Minister, uw antwoord stelt mij teleur. We gaan het niet oplossen met het Huis van het Nederlands en wat taallessen en zo verder. Dit is een schandalige toestand waarop al jarenlang wordt gewezen. Gelukkig doet de vicegouverneur dat, houdt hij dat bij. Het gaat over meer dan 1800 schorsingen. Dat zorgt ervoor dat de Vlamingen die in Brussel aan de loketten van de gemeenten en OCMW’s willen worden geholpen, vaak niet in het Nederlands terechtkunnen. Dát is het gevolg. Dat is de discriminatie van vandaag de dag. Geen enkele gemeente, geen enkel OCMW heeft de geschorste beslissing teruggetrokken. En dan is er nog eens het Brusselse Gewest dat verzuimt, en bewust verzuimt, om op te treden. Volgens de Raad van State is het nochtans verplicht om te vernietigen. Het doet dat niet.

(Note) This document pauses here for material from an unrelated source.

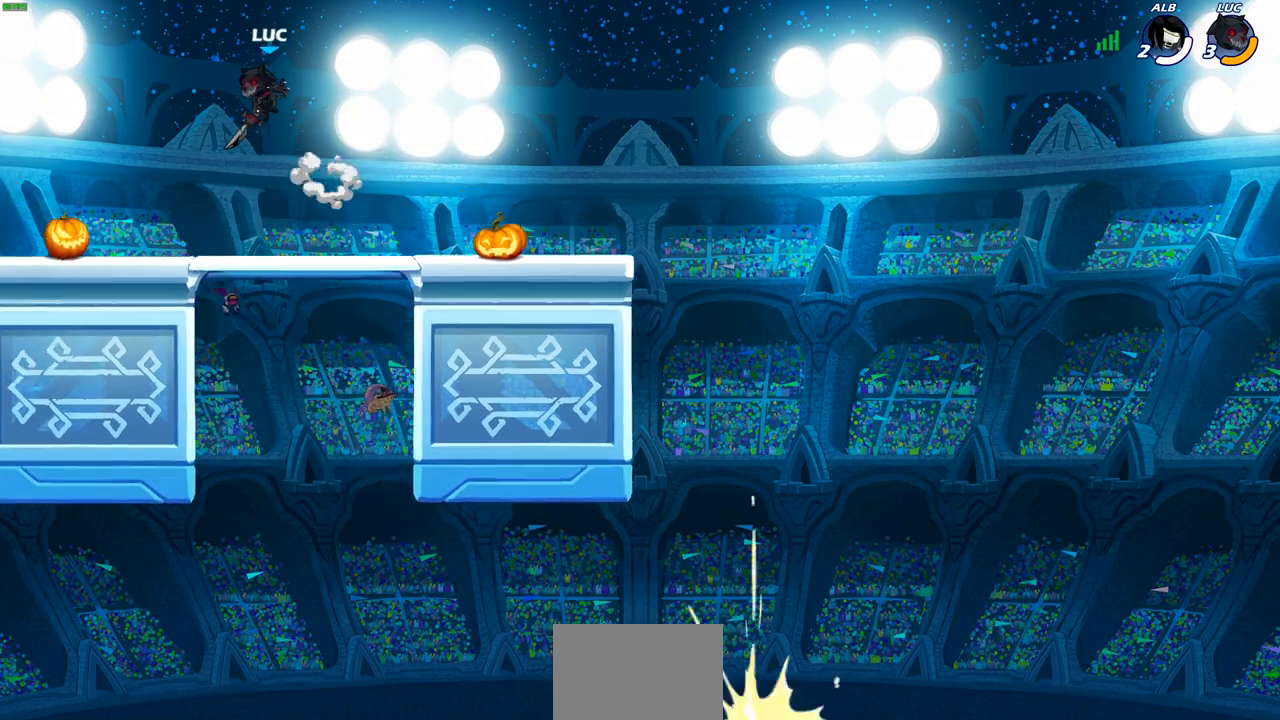
{"buttons": [], "left_stick": "center", "right_stick": "center", "events": [[33, "CIRCLE", "up"]]}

Minister, waarom dus de zaken niet omkeren en de beslissing tot vernietiging toekennen aan de vicegouverneur? Dan kunnen de gemeenten of OCMW’s in beroep gaan bij het Brusselse Gewest als ze menen dat er bewijzen zijn dat er wel tweetaligheid is. Dan zouden we ten minste eindelijk een einde kunnen stellen aan dit systeem.
De heer Bex heeft het woord.
Minister, dank u wel. Collega’s, het jaarverslag van de Brusselse vicegouverneur legt geen nieuw probleem bloot, maar bevestigt opnieuw wat we allang weten. We vinden allemaal dat dit beter moet. We willen allemaal dat Nederlandstaligen in hun taal worden geholpen. Mijnheer Vanlouwe, we zijn nu ongeveer een jaar actief in die Brusselse Regering, maar wij zien ook dat er geen wonderoplossingen bestaan. (Opmerkingen van Karl Vanlouwe)
Uw eigen minister van Onderwijs moet ook mee zoeken naar oplossingen om voldoende leerkrachten te vinden die in Brussel in het Nederlands les willen geven, en gemeenten en OCMW’s hebben ook medewerkers nodig. (Opmerkingen van Karl Vanlouwe)
Mijnheer Vanlouwe, ...
Welke positieve actie kunnen we hier ondernemen, want daar zou ik hier graag op focussen? De inspanningen die we leveren met het Nederlandstalig onderwijs zouden stilaan vruchten moeten beginnen afwerpen, ook op dit vlak. De Brusselse Regering kiest voor meertaligheid maar de N-VA is daartegen en wil daar niets van weten. (Opmerkingen van Karl Vanlouwe en Jeremie Vaneeckhout)
Zij blijven zitten in die nauwe blik van een binaire keuze: ofwel ben je Franstalig, ofwel ben je Nederlandstalig. Minister, u hebt zelf in het parlement al gezegd dat u projecten hebt gelanceerd in samenwerking met de VGC en het Huis van het Nederlands om gemeenten die daar vragende partij voor zijn te coachen en na een audit in te zetten op meer taalkennis van het gemeentepersoneel. U hebt gezegd dat u alle gemeenten daarbij wilt betrekken.
Afronden, collega.
De gemeenten zijn daar vragende partij voor. Voorziet u daarvoor ook in extra inspanningen?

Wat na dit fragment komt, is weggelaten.